<<<<
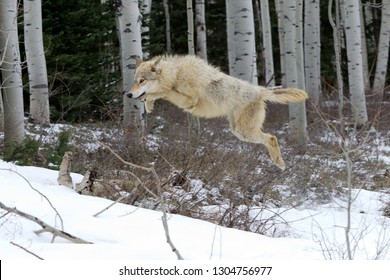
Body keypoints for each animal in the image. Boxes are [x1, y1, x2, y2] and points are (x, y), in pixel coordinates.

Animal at [128, 54, 308, 168]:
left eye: (142, 80)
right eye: (135, 81)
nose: (128, 94)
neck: (176, 75)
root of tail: (260, 90)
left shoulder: (189, 101)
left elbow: (163, 92)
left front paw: (149, 99)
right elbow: (158, 94)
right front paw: (149, 105)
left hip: (244, 131)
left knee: (272, 138)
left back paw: (280, 163)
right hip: (239, 132)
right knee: (270, 138)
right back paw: (278, 163)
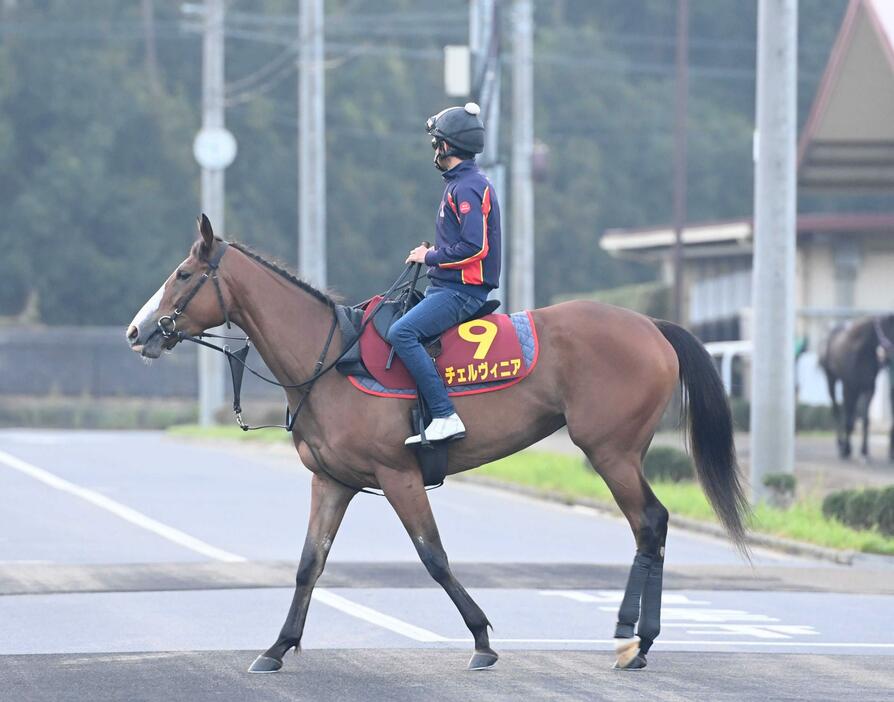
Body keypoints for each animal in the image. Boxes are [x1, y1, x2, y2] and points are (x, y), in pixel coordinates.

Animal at [126, 217, 748, 672]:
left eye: (183, 273)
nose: (137, 330)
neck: (334, 359)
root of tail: (651, 326)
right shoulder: (332, 481)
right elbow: (309, 564)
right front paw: (278, 648)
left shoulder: (399, 476)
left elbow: (434, 557)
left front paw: (481, 640)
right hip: (618, 453)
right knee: (652, 526)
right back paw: (639, 640)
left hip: (610, 452)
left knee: (649, 523)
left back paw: (632, 638)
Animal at [824, 318, 894, 462]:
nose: (886, 357)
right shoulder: (849, 387)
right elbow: (848, 419)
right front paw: (846, 450)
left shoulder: (868, 388)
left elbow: (865, 420)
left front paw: (864, 452)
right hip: (831, 380)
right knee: (836, 410)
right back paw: (840, 445)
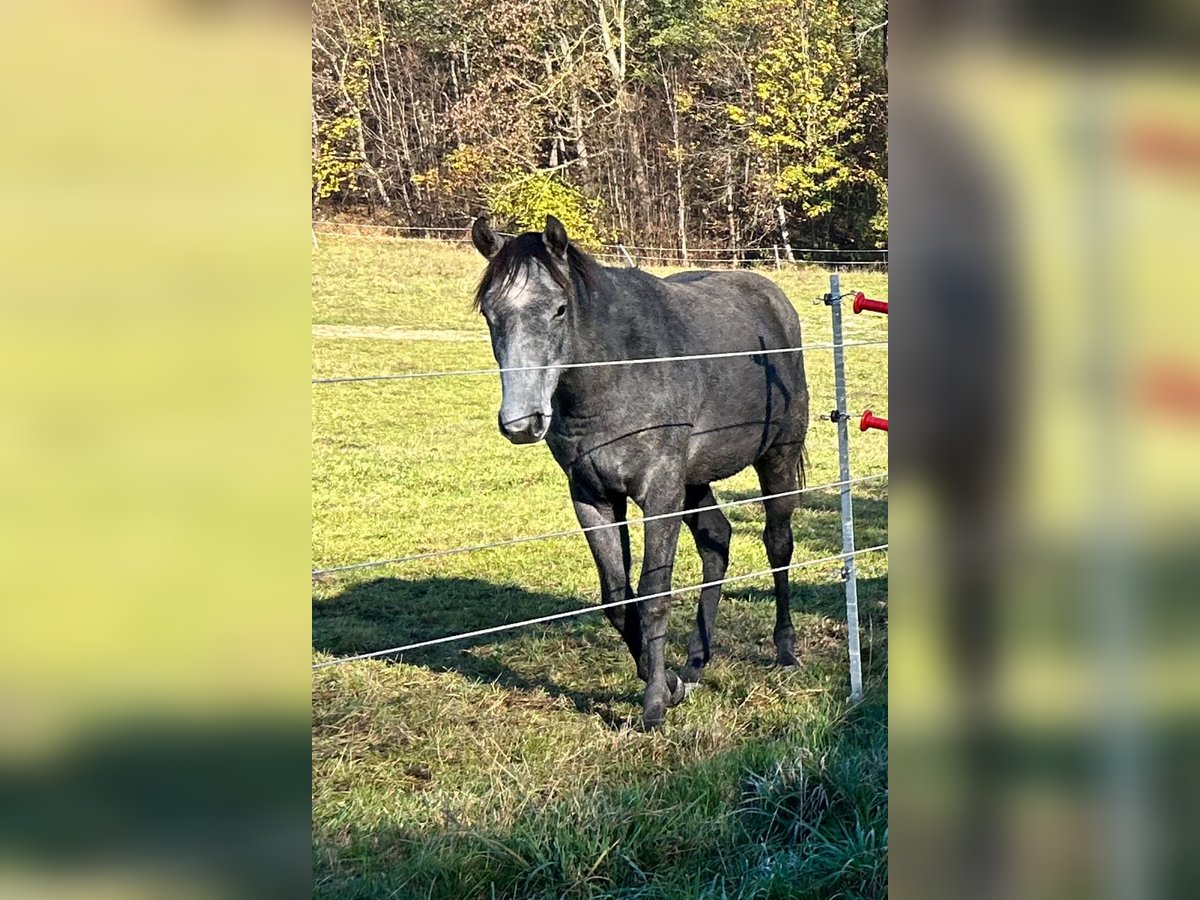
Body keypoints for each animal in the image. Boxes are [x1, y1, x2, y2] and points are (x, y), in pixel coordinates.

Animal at [472, 218, 811, 734]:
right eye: (491, 313)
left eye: (559, 308)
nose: (522, 423)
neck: (618, 370)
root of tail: (775, 301)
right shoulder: (593, 498)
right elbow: (617, 598)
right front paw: (669, 683)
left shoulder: (659, 495)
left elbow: (653, 594)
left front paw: (653, 705)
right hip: (695, 483)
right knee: (717, 542)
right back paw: (696, 663)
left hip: (776, 459)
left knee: (777, 545)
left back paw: (786, 651)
>>>>
> [To do]: Return only the part of the records above that opens with the line containing "root of tail: (651, 326)" and closes with the line containing "left front paw: (864, 452)", ends included.

> [Output for this exercise]:
root of tail: (651, 326)
right shoulder: (332, 481)
right elbow: (309, 564)
right front paw: (278, 648)
left shoulder: (399, 476)
left elbow: (434, 557)
left front paw: (481, 640)
right hip: (618, 453)
right knee: (652, 526)
right back paw: (639, 640)
left hip: (610, 452)
left knee: (649, 523)
left back paw: (632, 638)
Animal at [824, 318, 894, 462]:
nose: (886, 357)
right shoulder: (849, 387)
right elbow: (848, 419)
right front paw: (846, 450)
left shoulder: (868, 388)
left elbow: (865, 420)
left front paw: (864, 452)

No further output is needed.